Der Regierungsrat erhält scharfe Kritik für die Vorlage zum Bau neuer Plätze für Fahrende.

In Erlach sollen auch Halteplätze wie in Thun-Allmendigen entstehen. (Archiv)

In Erlach sollen auch Halteplätze wie in Thun-Allmendigen entstehen. (Archiv)

(Bild: Keystone)

Adrian Schmid@adschmid

Der Grosse Rat hat am Donnerstag die Debatte zum Bau neuer Plätze für Fahrende begonnen. Dabei übte der Seeländer BDP-Grossrat Jakob Etter scharfe Kritik an der Vorlage des Regierungsrats: Einen solch «schludrigen Antrag» habe er noch selten gesehen, sagte er.

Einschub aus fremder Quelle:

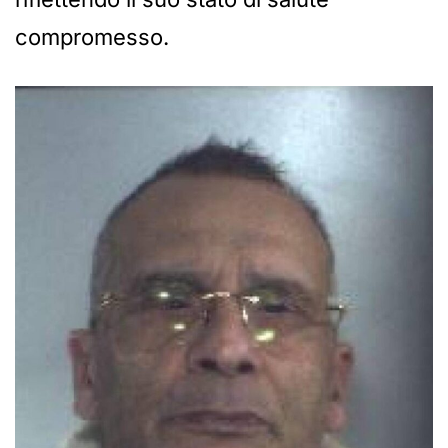
compromesso.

Etter hatte im Vorfeld Nachforschungen zum geplanten Halteplatz für Fahrende aus der Schweiz in Erlach angestellt. Weil bei der Gemeinde niemand Auskunft geben konnte, wandte er sich ans kantonale Amt für Gemeinden und Raumordnung (AGR).

Diese habe ihm mitgeteilt, die Kosten für die Planung und Erstellung bestünden «auf Annahmen». Von einer Rückweisung der Vorlage sieht Etter ab, er will das Geschäft nicht verzögern. Er verlangt jedoch, dass die Regierung dem Grossen Rat jährlich über den Stand der Umsetzung informieren soll.

Entscheide zu den Halteplätzen für Fahrende sind noch keine gefallen. Der Grosse Rat wird die Debatte am Montagnachmittag fortführen.